Sherman Alexie – Danses de guerre ( trad. Michel Lederer) – Albin Michel

Un écrivain drôle, décapant, volontiers irrévérencieux envers les indiens, les blancs, la gauche, la droite, les religieux, les athées, les spiritualistes, bref tous  ceux et celles qui véhiculent surtout des idées préconçues. Sherman Alexie raconte avec beaucoup de finesse et d’humour sa vie, celle de ses amis et connaissances, celle de ses proches. Ses nouvelles sont ancrées dans le réel, mais les thèmes sont abordés avec une légèreté qui permet d’aborder les sujets les plus graves sans pathos : alcoolisme, déchéance physique et moral, violence familial, abandon émotionnel. Dans ce recueil, salué par le prix Pen-Faulkner en 2010, des poèmes viennent se glisser ici ou là nous entretenir de la mort, des modernes baladeurs, la naissance de dieu chez les serpents, le racisme ordinaire ou encore la raison d’être du poète. La vie, la mort, l’amour, des sujets primordiaux et toujours renouvelés chez les grands écrivains.

Un poète ne change pas le monde quel qu’en soit son désir, un écrivain, un artiste ne change pas le monde non plus, malgré toute sa bonne ou mauvaise volonté. Mais, ils peuvent par contre, changer notre regard, modifier notre appréciation du monde et peut être, pour les meilleurs influer sur notre prochain pas. Sherman Alexie a changé notre regard de blancs, progressistes, profondément émus par le destin des communautés indigènes partout dans le monde, lorsque le pied de l’homme blanc a foulé leur terre et leurs droits, au nom du dieu « money, money, money ». Il nous a obligé a nous confronter à ce vague mépris caché derrière notre passion pour les populations originelles et leur histoire perdue. En nous montrant que les indiens sont comme tout un chacun, bon ou mauvais, brillant ou con, courageux ou lâche, il nous force finalement à regarder l’altérité dans toute sa différence et l’égalité réelle devant la connerie humaine. On comprend pourquoi il chauffe quelques oreilles fondamentalistes dans tous les camps.

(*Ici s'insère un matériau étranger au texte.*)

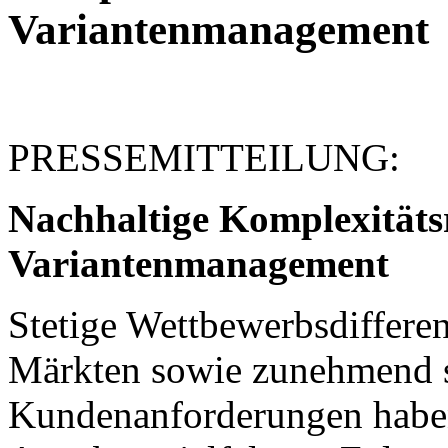
Variantenmanagement
PRESSEMITTEILUNG:
Nachhaltige Komplexitätsr
Variantenmanagement
Stetige Wettbewerbsdiffere
Märkten sowie zunehmend s
Kundenanforderungen haben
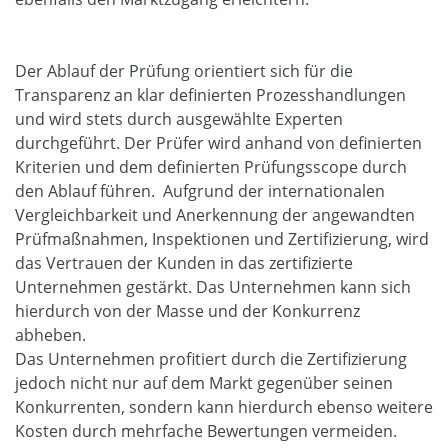
Der Ablauf der Prüfung orientiert sich für die
Transparenz an klar definierten Prozesshandlungen
und wird stets durch ausgewählte Experten
durchgeführt. Der Prüfer wird anhand von definierten
Kriterien und dem definierten Prüfungsscope durch
den Ablauf führen. Aufgrund der internationalen
Vergleichbarkeit und Anerkennung der angewandten
Prüfmaßnahmen, Inspektionen und Zertifizierung, wird
das Vertrauen der Kunden in das zertifizierte
Unternehmen gestärkt. Das Unternehmen kann sich
hierdurch von der Masse und der Konkurrenz
abheben.
Das Unternehmen profitiert durch die Zertifizierung
jedoch nicht nur auf dem Markt gegenüber seinen
Konkurrenten, sondern kann hierdurch ebenso weitere
Kosten durch mehrfache Bewertungen vermeiden.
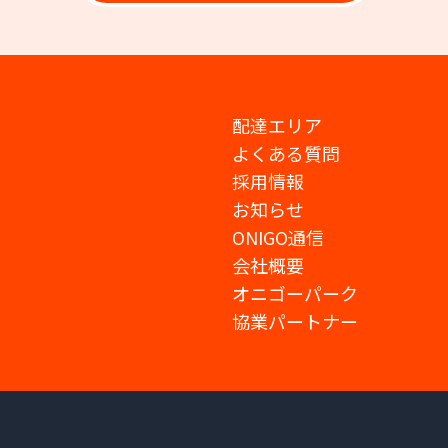
配達エリア
よくある質問
採用情報
お知らせ
ONIGO通信
会社概要
オニゴーパーク
協業パートナー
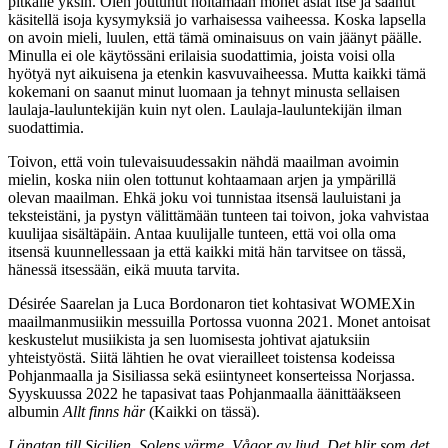
pitkälle yksin. Olen joutunut hoitamaan monet asiat itse ja saanut
käsitellä isoja kysymyksiä jo varhaisessa vaiheessa. Koska lapsella
on avoin mieli, luulen, että tämä ominaisuus on vain jäänyt päälle.
Minulla ei ole käytössäni erilaisia suodattimia, joista voisi olla
hyötyä nyt aikuisena ja etenkin kasvuvaiheessa. Mutta kaikki tämä
kokemani on saanut minut luomaan ja tehnyt minusta sellaisen
laulaja-lauluntekijän kuin nyt olen. Laulaja-lauluntekijän ilman
suodattimia.
Toivon, että voin tulevaisuudessakin nähdä maailman avoimin
mielin, koska niin olen tottunut kohtaamaan arjen ja ympärillä
olevan maailman. Ehkä joku voi tunnistaa itsensä lauluistani ja
teksteistäni, ja pystyn välittämään tunteen tai toivon, joka vahvistaa
kuulijaa sisältäpäin. Antaa kuulijalle tunteen, että voi olla oma
itsensä kuunnellessaan ja että kaikki mitä hän tarvitsee on tässä,
hänessä itsessään, eikä muuta tarvita.
Désirée Saarelan ja Luca Bordonaron tiet kohtasivat WOMEXin
maailmanmusiikin messuilla Portossa vuonna 2021. Monet antoisat
keskustelut musiikista ja sen luomisesta johtivat ajatuksiin
yhteistyöstä. Siitä lähtien he ovat vierailleet toistensa kodeissa
Pohjanmaalla ja Sisiliassa sekä esiintyneet konserteissa Norjassa.
Syyskuussa 2022 he tapasivat taas Pohjanmaalla äänittääkseen
albumin
Allt finns här
(Kaikki on tässä).
Längtan till Sicilien, Solens värme, Vågor av ljud, Det blir som det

« Danses de guerre » se promène entre histoires personnelles avec cette obsession de l’auteur pour son cerveau et son rapport à un paternel pour le moins alcoolique et démissionnaire. Il aborde la question de l’homosexualité dans la société conservatrice de l’ouest et les petits arrangements qui font qu’aujourd’hui encore, elle puisse être porteuse de honte et de crainte. La religion apparaît ici ou là pour rappeler la permanence des croyances, la course folle après une tradition disparue depuis si longtemps et le rôle délétère du christianisme dans une acculturation qui ne sait si elle est un échec patent ou une réussite désespérante. Les nouvelles sont drôles et passionnantes, les poèmes qui surgissent ici ou là sont de véritables pépites. Terre à terre ou spirituel, porteur de rage ou d’un salut ému au passé d’autant plus glorieux qu’il est partiellement rêvé, ils sont de purs moments de sagesse et parfois de fers portés au cœur de la plaie, comme ce court récit entre poème et prose qui rappelle que le grand libérateur de la nation, Abe Lincoln dont on saluait la naissance l’année dernière, fut aussi l’homme du massacre de 37 indiens pour insurrection contre l’Etat.

Sherman Alexie est un provocateur, un iconoclaste qui refuse de laisser enfermer sa prose dans son appartenance ethnique, d’ailleurs fort mélangée. A certains égards, il est comme Percival Everett qui refuse qu’on lui colle l’étiquette « écrivain noir » sur le dos et qui pourtant ne parle jamais que de la question noire et de sa prégnance sur sa vie, malgré tout. Sherman Alexie nous parle de lui, des indiens, de nous, de notre regard, de notre défaut de regard. Et à certains égards, malgré leur humour, ses nouvelles ne laissent guère d’espoir sur la possibilité de voir les hommes et les femmes de notre petit monde oublier enfin ce qu’ils croient savoir, pour accepter de regarder la vérité de l’autre.